Buy Native: Indian Arts & Crafts

Photo by G. Ballard, pub. at http://bit.ly/calieCIEDA

Photo by G. Ballard, pub. at http://bit.ly/calieCIEDA

The Indian Arts and Crafts Act of 1990 (the Act) “helps ensure that buyers of Indian arts and crafts products get what they pay for” and makes it illegal to misrepresent that a product is made by an Indian if it is not.

In advertising, marketing, or selling a product, it is a violation of the Act to state or even imply that the product is made by an Indian or is the product of a particular tribe if it is not. For example, describing a product as “Navajo jewelry” that is not made by a Navajo person is a violation of the Act.

If only Philadelphia-based retailer Urban Outfitters took notice of the Act before releasing their now common-sense lacking “Navajo” clothing line, which has resulted in the ongoing Urban Outfitters – Navajo Nation lawsuit. The most notable aspect of the lawsuit isn’t necessarily the case itself, but what it represents. The lawsuit signifies that under federal law, tribes and their individual members are protected from mass-produced commercial misappropriation.

Also, by taking action against Urban Outfitters, the Navajo Nation brought national attention to the significance of representation as well as the importance of authenticity. By buying Native American goods, a channel is opened between consumer and producer. It allows the consumer to understand that a particular design principle, material, or process is unique to the person or group of people from which it came. In this way, a product ceases to be marketed as “Indian,” and instead becomes recognized, for example, as a Lakota, Navajo, or Blackfeet product.

While the Indian Arts and Crafts Act is meant to protect both consumer and producer, the power is in the hands of the consumer who ultimately makes the decision to buy an authentic or mass-produced product. What is important for consumers to recognize is that the Act isn’t solely about authentic products. It is also about economic opportunity and self-enterprise for Native American tribes and individuals.

Photo pub. at http://bit.ly/beyondbuckskin

Photo pub. at http://bit.ly/beyondbuckskin

With the recent stream of “Native American” appropriated goods, Dr. Jessica Metcalfe’s “Beyond Buckskin” blog launched the Buy Native campaign to bring Native American produced goods to larger audiences. The campaign highlights Native American goods as part of the ever-expanding realm of do-it-yourself brands, as well as empowering local and regional small businesses. Equally important is that traditional arts and crafts makers are represented through Buy Native, and “new school” Native American goods are brought to the foreground.In addition, a host of young Native Americans are creating contemporary lines of t-shirts, handbags, sunglasses, shoes, jewelry, and body care products that reflect tradition and current tastes.

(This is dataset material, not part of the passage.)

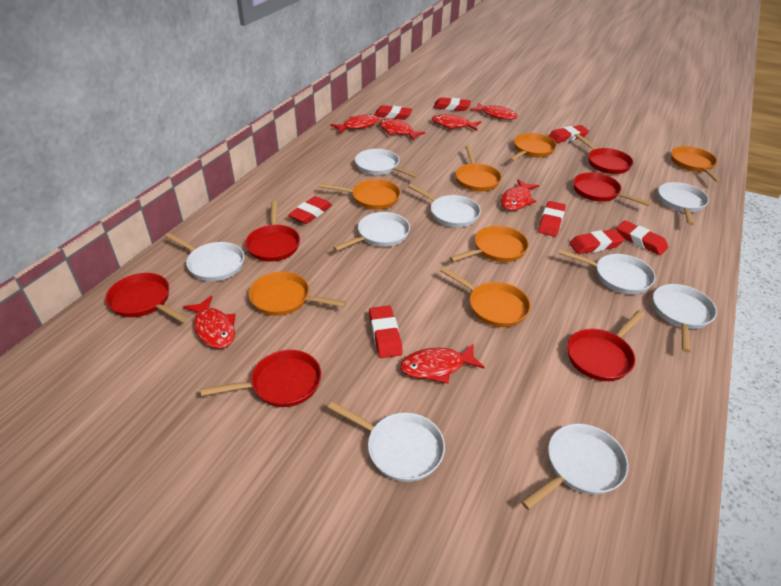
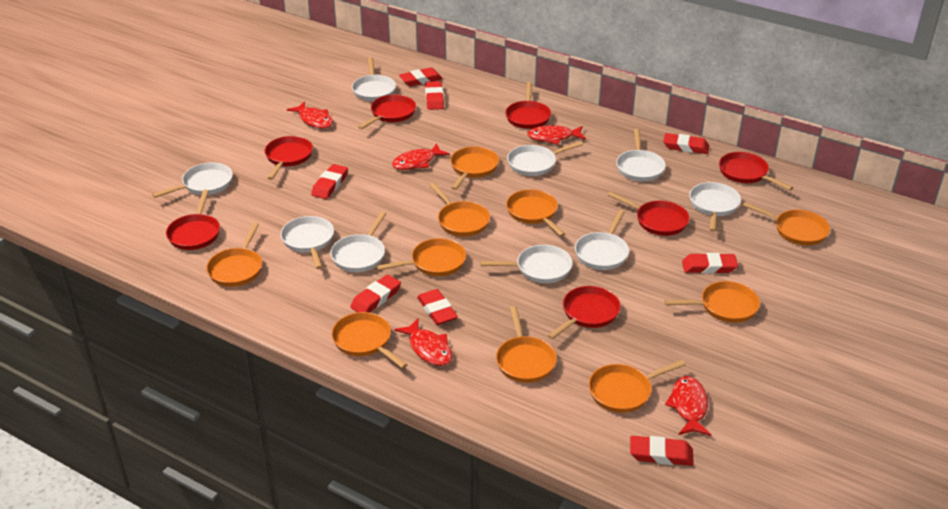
orange pan: [249,272,346,316] [320,179,401,210] [441,267,531,327] [449,226,529,262] [456,145,502,192] [509,133,557,161] [671,146,722,183] = 7 -> [206,222,262,287] [331,312,408,369] [377,238,466,276] [430,183,490,236] [450,146,499,190] [496,306,557,383] [506,189,565,237] [589,360,686,413] [664,281,760,323] [743,202,830,245] = 10
red fish: [183,295,236,349] [330,114,379,133] [379,119,425,141] [400,344,485,383] [432,114,481,131] [470,102,518,120] [501,179,539,211] = 7 -> [287,101,333,129] [392,143,450,170] [394,318,453,366] [527,125,586,145] [665,376,711,436] = 5
red pan: [105,273,188,322] [201,350,321,407] [245,201,300,262] [567,310,644,381] [573,173,652,206] [574,133,633,174] = 6 -> [166,190,220,250] [264,136,313,180] [358,95,416,129] [505,82,551,129] [548,286,621,340] [608,191,689,236] [719,152,793,190] = 7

It feels important to consider the unique difficulty which young Native American entrepreneurs and business owners face in getting market exposure, especially if they are operating on a reservation, outside of the mainstream, and often without broadband access.

Photo by Lorenzo Arviso, pub. at http://bit.ly/buyIndian

Photo by Lorenzo Arviso, pub. at http://bit.ly/buyIndian

Illuminating contemporary Native American arts and crafts can also help the mainstream realize that Native Americans have always been able to absorb and interpret the changing world around them in a way that is modern and yet remains culturally relevant.  In fact, contemporary Native American brands and enterprises confirm the energy and creativity within Native American communities to bring about positive change through self-determination.